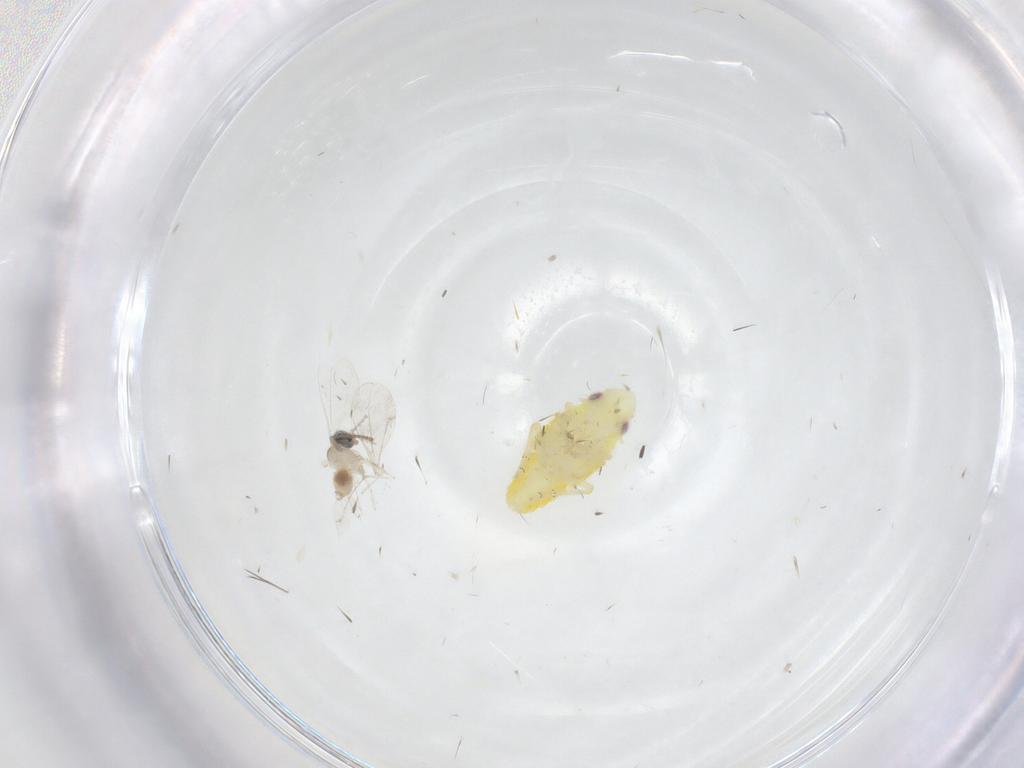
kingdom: Animalia
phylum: Arthropoda
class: Insecta
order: Diptera
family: Cecidomyiidae
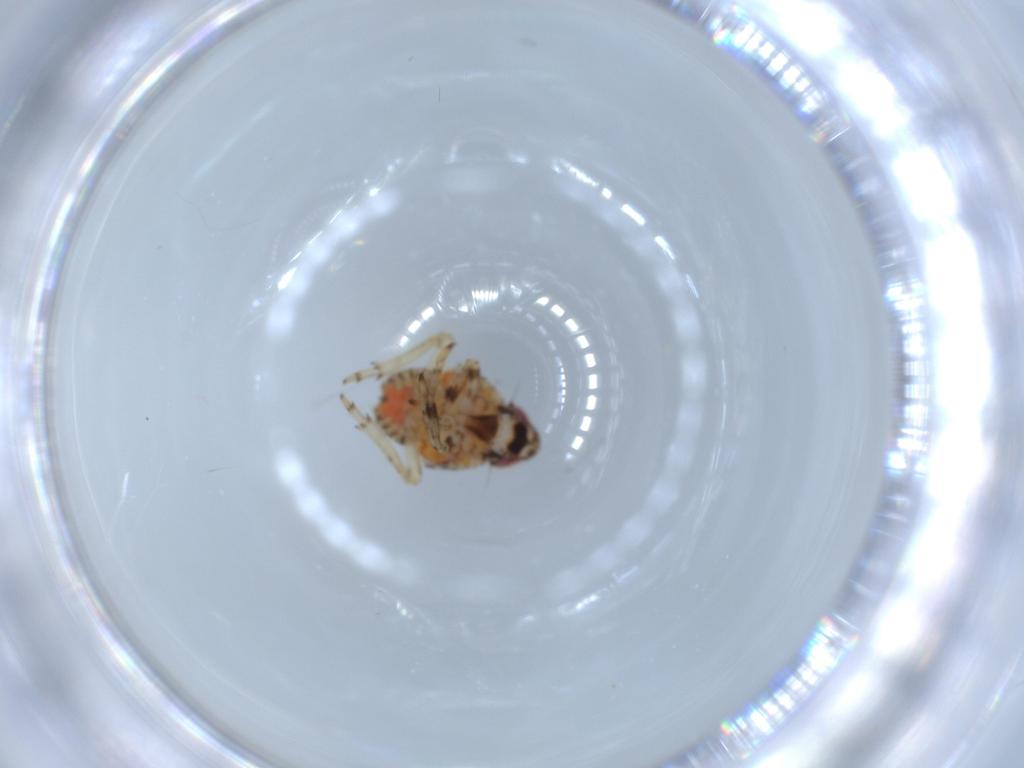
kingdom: Animalia
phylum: Arthropoda
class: Insecta
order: Hemiptera
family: Issidae
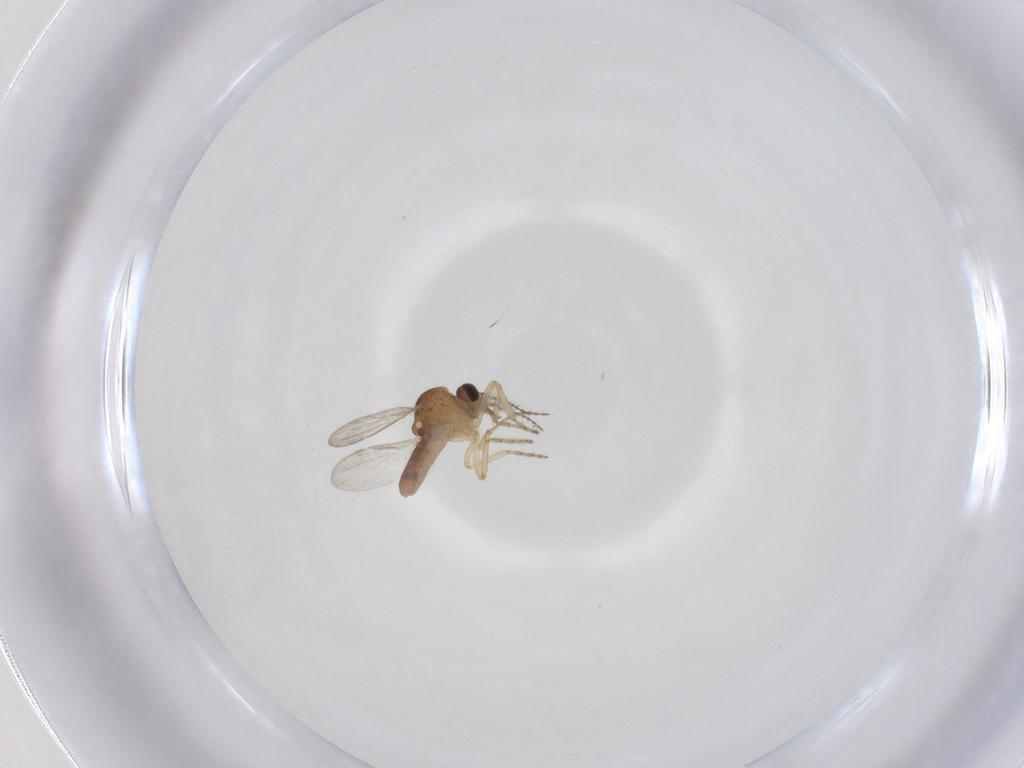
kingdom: Animalia
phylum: Arthropoda
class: Insecta
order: Diptera
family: Ceratopogonidae
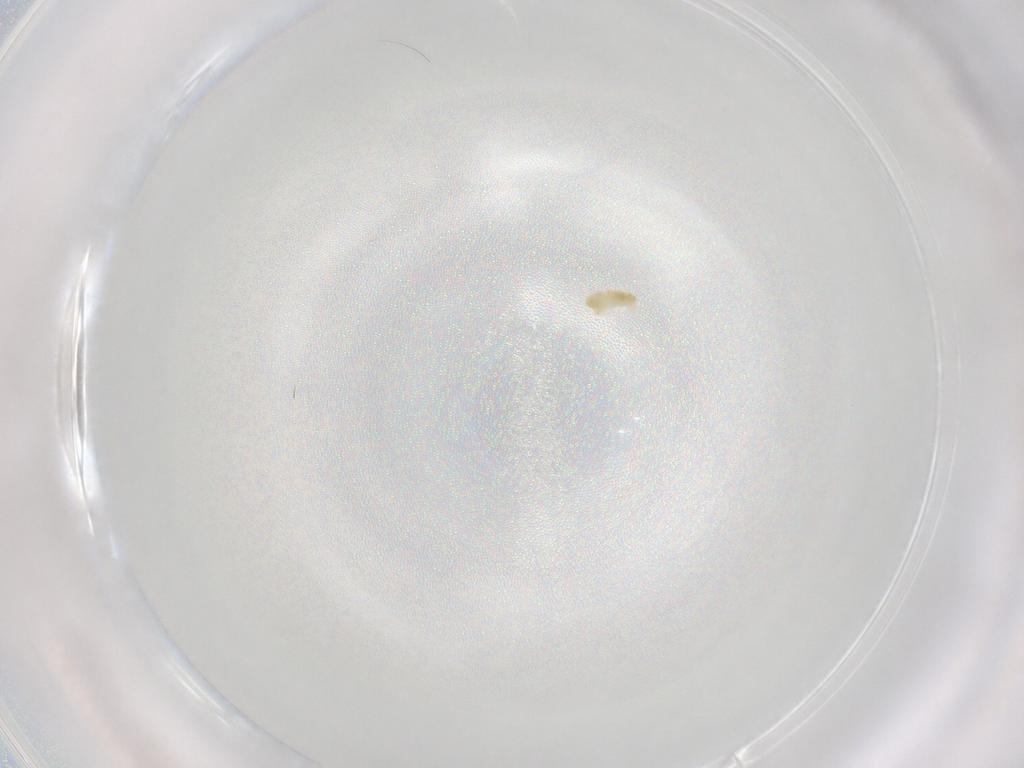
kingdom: Animalia
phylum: Arthropoda
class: Arachnida
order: Trombidiformes
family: Eupodidae
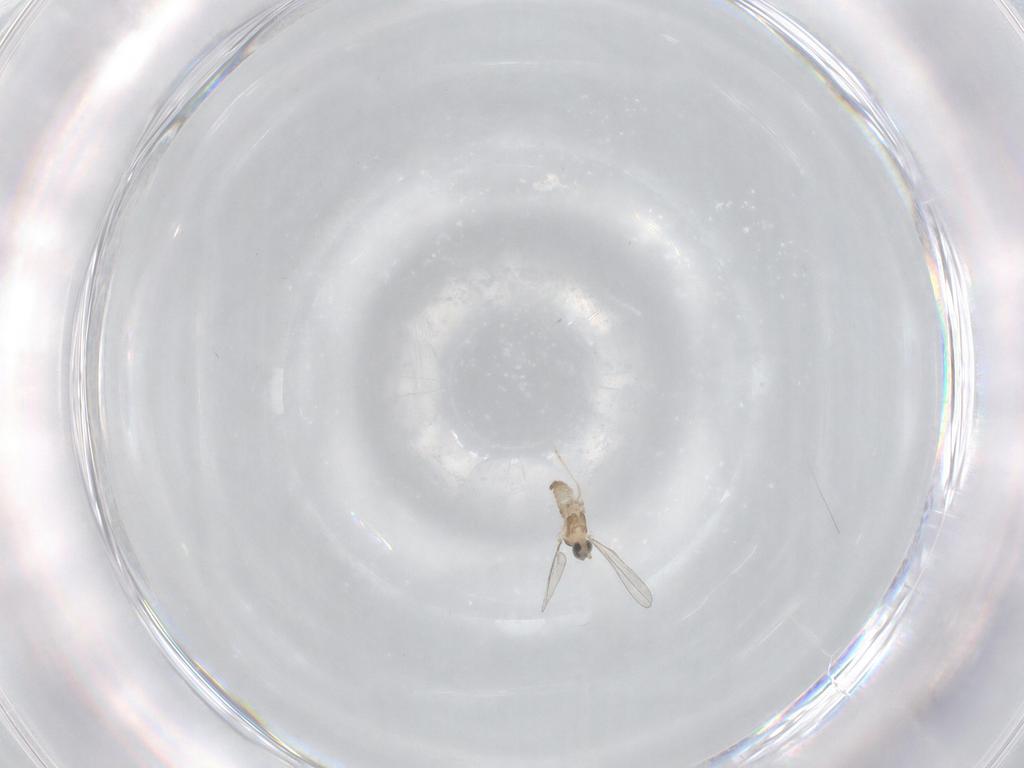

▸ Exercise details
Update the lines for all the records above by replacing "phylum" with "division" each time it occurs, keeping everything else unchanged. Leave the pictures out of your answer.

▸ Written response
kingdom: Animalia
division: Arthropoda
class: Insecta
order: Diptera
family: Cecidomyiidae
kingdom: Animalia
division: Arthropoda
class: Insecta
order: Hemiptera
family: Issidae
kingdom: Animalia
division: Arthropoda
class: Insecta
order: Diptera
family: Ceratopogonidae
kingdom: Animalia
division: Arthropoda
class: Arachnida
order: Trombidiformes
family: Eupodidae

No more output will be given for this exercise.